Starting a new session for a rule that already has one running automatically replaces the prior session — the coverage strip notes how many prior sessions were stopped.
Cluster coverage strip
Above the captured records, a per-node strip shows, for each OAP node, an install result (whether the recorder was accepted on that node) and a collect status (whether data came back). A rollup line summarizes how many nodes the session is live on (e.g. live on 2 of 3 nodes). Use it to spot a node that rejected the install or was unreachable — a missing node there explains a partial capture.
Reading the captured stages
Each captured execution is shown as a chain of stages. Every stage reports an in → out count, so a stage that drops everything (a filter that matched nothing) is obvious at a glance. Clicking a stage highlights the matching fragment of the rule’s source text above the chain, tying the captured step back to the line of DSL that produced it.
Diff-default label grouping
When a stage emits many samples that share a metric name, they are grouped under a one-line summary rather than listed in full. Expanding a multi-sample group lands in diff mode by default: the labels that are identical across every sample collapse into a shared context shown once, and each sample row shows only the labels that differ. This makes “what distinguishes these series” the thing you see first. A toggle switches to the full per-sample label list when you want every label on every row. The same diff-first treatment applies to a run of output entities that share a metric — only the entity fields that vary are shown per row.

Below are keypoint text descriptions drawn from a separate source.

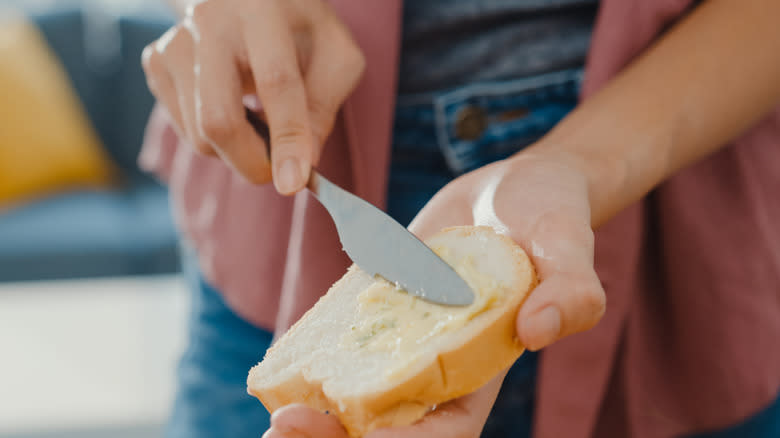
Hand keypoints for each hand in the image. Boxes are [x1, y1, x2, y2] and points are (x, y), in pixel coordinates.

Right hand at [141, 0, 364, 192]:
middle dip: (251, 162)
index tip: (293, 182)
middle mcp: (210, 21)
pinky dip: (215, 138)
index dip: (287, 137)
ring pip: (199, 135)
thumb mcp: (336, 56)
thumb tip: (303, 162)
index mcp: (262, 11)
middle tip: (279, 170)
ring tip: (259, 122)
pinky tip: (233, 108)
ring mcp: (175, 42)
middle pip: (218, 120)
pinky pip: (184, 129)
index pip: (275, 82)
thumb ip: (326, 106)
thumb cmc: (299, 29)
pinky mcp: (156, 62)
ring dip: (237, 150)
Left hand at [262, 148, 605, 436]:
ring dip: (313, 408)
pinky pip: (342, 343)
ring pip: (355, 391)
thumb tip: (538, 330)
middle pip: (387, 422)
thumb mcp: (567, 244)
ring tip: (271, 410)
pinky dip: (311, 358)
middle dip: (338, 436)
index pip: (448, 429)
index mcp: (485, 363)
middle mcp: (439, 360)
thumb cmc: (549, 215)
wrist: (508, 186)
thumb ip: (570, 290)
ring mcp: (405, 335)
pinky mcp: (381, 305)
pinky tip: (279, 360)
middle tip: (285, 428)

Very large groups render a capped number of detail rows with a “+ N more” note; the summary count is always exact.
Capture history
Every session you run is saved to capture history, browse it at /operate/live-debug/history (or the history link on each tab). History is stored locally in your browser — it is not shared between users or machines and survives reloads, with the most recent captures kept per DSL family.
From history you can:
- Replay a finished capture — re-open the recorded stages exactly as they were captured, without re-running anything on OAP. A banner marks that you are viewing a saved capture, with a back to live control to return.
- Resume a capture whose retention window has not yet lapsed — re-attach to the still-live OAP session and continue polling it.
A capture that was archived before its first poll returned data shows as having no records; run a longer-lived capture to give the pipeline time to fire.
Requirements
- The OAP
dsl-debuggingmodule must be loaded. This is the module that powers start / poll / stop across MAL / LAL / OAL; the page shows a warning banner when it is missing. See Required OAP Modules. - The
receiver-runtime-rulemodule must also be loaded — it backs the rule picker (the catalog of rules you choose from). It is a separate module fromdsl-debugging: a deployment can have one without the other, in which case either the picker or the capture itself will be unavailable. - OAP admin port reachable from Horizon.
Access control
| Permission | Grants |
|---|---|
live-debug:read |
View the Live Debugger, the active-session list, cluster status, and capture history. |
live-debug:write |
Start and stop capture sessions. |
rule:debug |
Debug a rule — required alongside live-debug:write to actually run a capture. |
In the bundled roles, all three are held by operator (and admin). A read-only viewer can be granted live-debug:read to inspect existing sessions and history without being able to start new captures. See Roles and Permissions.